Let $A$ be a set of $n$ residues $\pmod{n^{2}}$. Prove that there exists a set $B$ of of $n$ residues $\pmod{n^{2}}$ such that $A + B = \{a+b|a \in A, b \in B\}$ contains at least half of all the residues $\pmod{n^{2}}$.
Source IMO shortlist 2002
Attempt: Take at random and uniform set $B$ in $N=\{0,1,...,n^2-1\}$ such that $|B|=n$ and let $X$ counts different residues in $A+B$. Say $X_i$ is indicator variable for $i$ to be in $A+B$. Then $$X = X_0+\dots+X_{n^2-1}$$then $$E(X) = n^2\cdot E(X_0) = n^2\cdot P(X_0=1)$$ Now \begin{eqnarray}P(X_0=1) &=& P(\color{red}{0-a_1\in B}\cup \color{blue}{0-a_2\in B}\cup\dots\cup \color{gold}{0-a_n\in B})\\ &=&1- P(\color{red}{0-a_1\notin B}\cap \color{blue}{0-a_2\notin B}\cap\dots\cap \color{gold}{0-a_n\notin B})\\ &=&1- P(0-a_1\notin B)\cdot P(0-a_2\notin B)\cdots P(0-a_n\notin B)\\ &=&1- (1-P(0-a_1\in B))\cdot (1-P(0-a_2\in B))\cdots\\ &=&1- (1-P(0-a_1\in B))^n\\ &=&1- \left(1-{{n^2-1\choose n-1}\over {n^2\choose n}}\right)^n\\ &=&1- \left(1-{1\over n}\right)^n>1-{1\over e} >{1\over 2} \end{eqnarray}
So $E(X)>{n^2\over 2}$ and thus a conclusion. I'm just not sure if I may use independance here.

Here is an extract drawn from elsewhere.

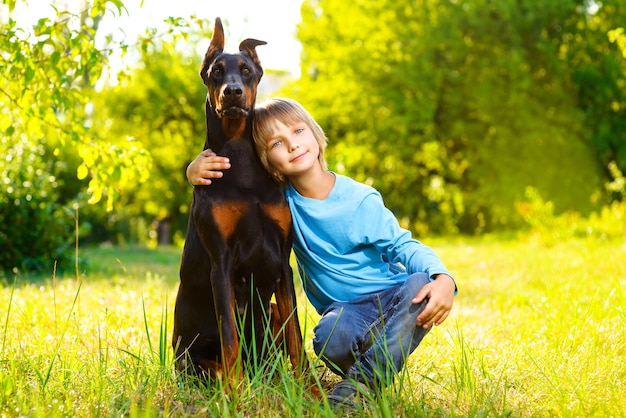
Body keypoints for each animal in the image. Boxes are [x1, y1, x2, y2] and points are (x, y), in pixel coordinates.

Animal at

Actually we can avoid independence:
$$P(\color{red}{0-a_1\notin B}\cap \color{blue}{0-a_2\notin B}\cap\cdots\cap \color{gold}{0-a_n\notin B}) = P(B\subset N\setminus A_0)={{n^2-n\choose n}\over {n^2\choose n}}$$
where $A_0 = 0-A \pmod {n^2}$ and clearly $|A_0| = |A|=n$.
Since we have $${n^2-n-k\over n^2-k}\leq 1-{1\over n}$$ for each $0\leq k\leq n-1$, we have also
$${{n^2-n\choose n}\over {n^2\choose n}} = {(n^2-n)(n^2-n-1)\cdots(n^2-2n+1)\over n^2(n^2-1)\cdots(n^2-n+1)}\leq \left(1-{1\over n}\right)^n$$